Segment Start: RECORDS TO USE
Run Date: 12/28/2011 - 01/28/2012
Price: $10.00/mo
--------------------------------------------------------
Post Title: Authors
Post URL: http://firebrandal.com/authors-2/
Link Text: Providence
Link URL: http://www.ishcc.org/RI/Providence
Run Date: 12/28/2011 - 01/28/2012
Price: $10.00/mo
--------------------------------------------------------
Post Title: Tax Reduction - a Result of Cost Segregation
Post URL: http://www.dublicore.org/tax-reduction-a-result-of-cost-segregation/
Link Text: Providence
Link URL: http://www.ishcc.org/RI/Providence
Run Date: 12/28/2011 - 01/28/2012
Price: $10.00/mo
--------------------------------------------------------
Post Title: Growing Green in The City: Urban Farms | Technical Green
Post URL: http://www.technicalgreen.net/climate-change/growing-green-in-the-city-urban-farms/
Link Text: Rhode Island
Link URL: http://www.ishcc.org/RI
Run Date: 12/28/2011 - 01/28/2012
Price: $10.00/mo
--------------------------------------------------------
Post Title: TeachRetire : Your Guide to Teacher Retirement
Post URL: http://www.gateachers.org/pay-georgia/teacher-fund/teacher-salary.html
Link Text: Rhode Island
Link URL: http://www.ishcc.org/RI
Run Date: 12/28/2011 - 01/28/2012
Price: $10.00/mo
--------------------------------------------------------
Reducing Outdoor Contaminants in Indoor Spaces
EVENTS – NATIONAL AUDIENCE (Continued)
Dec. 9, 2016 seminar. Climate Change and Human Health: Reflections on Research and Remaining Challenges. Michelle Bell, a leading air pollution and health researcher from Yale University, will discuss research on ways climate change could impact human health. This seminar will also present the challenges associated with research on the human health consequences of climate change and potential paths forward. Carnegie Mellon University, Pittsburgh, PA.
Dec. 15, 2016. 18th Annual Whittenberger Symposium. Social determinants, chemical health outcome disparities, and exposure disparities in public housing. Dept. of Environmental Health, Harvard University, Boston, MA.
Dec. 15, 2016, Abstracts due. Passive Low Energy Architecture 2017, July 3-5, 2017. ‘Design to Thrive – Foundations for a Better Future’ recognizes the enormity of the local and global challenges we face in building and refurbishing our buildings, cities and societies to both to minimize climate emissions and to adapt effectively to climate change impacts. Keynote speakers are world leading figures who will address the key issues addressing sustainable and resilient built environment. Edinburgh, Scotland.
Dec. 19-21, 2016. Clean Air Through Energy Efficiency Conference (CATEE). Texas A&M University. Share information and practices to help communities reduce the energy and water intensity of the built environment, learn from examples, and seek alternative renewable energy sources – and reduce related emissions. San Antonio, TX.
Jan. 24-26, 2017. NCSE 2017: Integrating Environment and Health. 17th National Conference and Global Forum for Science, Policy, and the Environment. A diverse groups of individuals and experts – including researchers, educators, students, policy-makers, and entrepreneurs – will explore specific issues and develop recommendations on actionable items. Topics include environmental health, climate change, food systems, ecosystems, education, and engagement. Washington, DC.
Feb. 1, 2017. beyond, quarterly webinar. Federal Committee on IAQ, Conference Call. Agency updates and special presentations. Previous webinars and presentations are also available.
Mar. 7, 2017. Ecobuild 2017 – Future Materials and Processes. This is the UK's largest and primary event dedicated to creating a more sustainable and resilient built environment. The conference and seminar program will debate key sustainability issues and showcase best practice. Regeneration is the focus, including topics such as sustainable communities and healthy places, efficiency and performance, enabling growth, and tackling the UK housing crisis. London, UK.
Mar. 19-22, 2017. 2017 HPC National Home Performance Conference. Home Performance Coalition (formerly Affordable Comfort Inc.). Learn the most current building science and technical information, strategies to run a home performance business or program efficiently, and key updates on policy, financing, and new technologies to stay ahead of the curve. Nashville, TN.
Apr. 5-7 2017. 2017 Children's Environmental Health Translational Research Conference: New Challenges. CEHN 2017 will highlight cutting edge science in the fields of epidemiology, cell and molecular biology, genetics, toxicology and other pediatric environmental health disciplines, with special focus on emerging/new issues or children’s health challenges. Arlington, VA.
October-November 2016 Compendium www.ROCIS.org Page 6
Segment End: RECORDS TO USE
Look for "Title" in each line of the material, then copy the lines where it is found.

* [WRITTEN SOLUTION]:
Post Title: Authors
Post Title: Tax Reduction - a Result of Cost Segregation
Post Title: Growing Green in The City: Urban Farms | Technical Green
Post Title: TeachRetire : Your Guide to Teacher Retirement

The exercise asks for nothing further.